At least three senior defence officials have opted for early retirement from the service for subsequent appointment to key government positions.
At least three senior defence officials have opted for early retirement from the service for subsequent appointment to key government positions. The retirements came in the wake of alleged factionalism that has rocked the armed forces in the wake of the military backed non-violent uprising which ousted president Joseph Estrada last January.
Heading the list is Armed Forces vice chief Lt-Gen Jose Calimlim, whom military sources said would eventually be named by President Gloria Macapagal-Arroyo to a government post with a rank of undersecretary. "The military now is a highly-politicised and full of intrigues. Its like everybody wants to destroy everybody," a military insider said.
The source said Arroyo is expected to announce Calimlim's new designation during her weekly press conference on Tuesday. "General Calimlim will be given a position under the supervision of the executive secretary," the source said. Just like Calimlim, Executive Secretary Renato de Villa is a product of the Philippine Military Academy (PMA), the country's premier educational institution for armed forces officers.
Calimlim belongs to PMA class of 1968 while de Villa is from PMA Class of 1957. Still, other sources said Calimlim is being offered an ambassadorial post. Calimlim's mandatory retirement is due in November. When reached for comment, Calimlim's only reason for retiring early was "to give junior officers the room to rise through the ladder."

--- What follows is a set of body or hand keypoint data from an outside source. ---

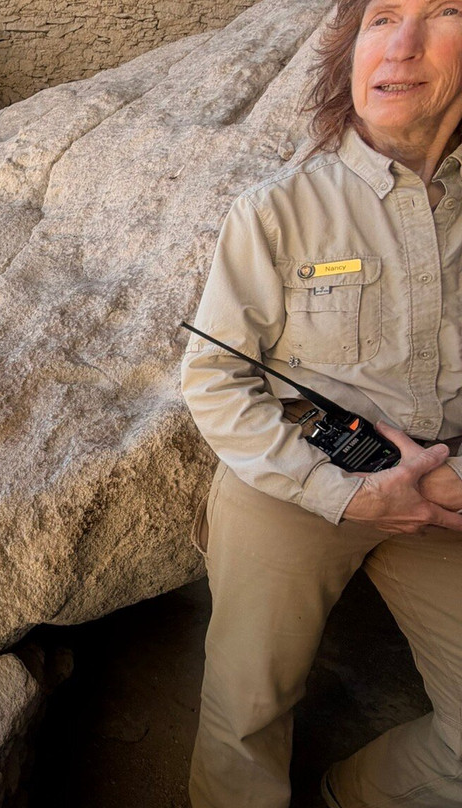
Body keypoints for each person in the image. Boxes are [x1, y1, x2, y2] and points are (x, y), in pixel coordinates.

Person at [181, 1, 462, 806]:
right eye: (382, 17)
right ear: (349, 52)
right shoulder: (274, 211)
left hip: (443, 494)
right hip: (295, 486)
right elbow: (213, 380)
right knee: (243, 717)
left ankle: (352, 795)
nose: (402, 45)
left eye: (443, 11)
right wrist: (347, 491)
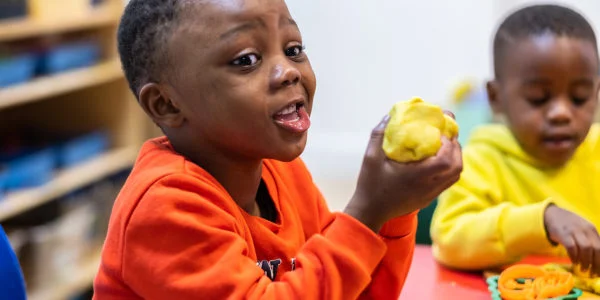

Calimlim is a classmate of newly-installed Armed Forces of the Philippines (AFP) chief General Diomedio Villanueva. Sources said Lt-Gen Gregorio Camiling, current chief of the military's powerful Southern Command based in Mindanao, will be his successor. Also retiring early is Air Force deputy chief Maj-Gen Adelberto Yap who is set to assume his new post as assistant secretary of the Department of Transportation and Communication and head of the Air Transportation office. Yap was originally scheduled to retire in August. "Everyone makes his own individual decision with respect to his career," Yap said.
Apart from Calimlim and Yap, the other officer retiring early is controversial Marine Lt-Gen Edgardo Espinosa, currently the Joint Command and Staff College commandant, whom sources said will most likely accept the post earlier dangled by Malacanang. Espinosa, who claims to be the first general to have made contact with Arroyo's group during the Estrada presidency, is being groomed to assume the lucrative post of New (Manila Economic and Cultural Office) chief based in Taipeh.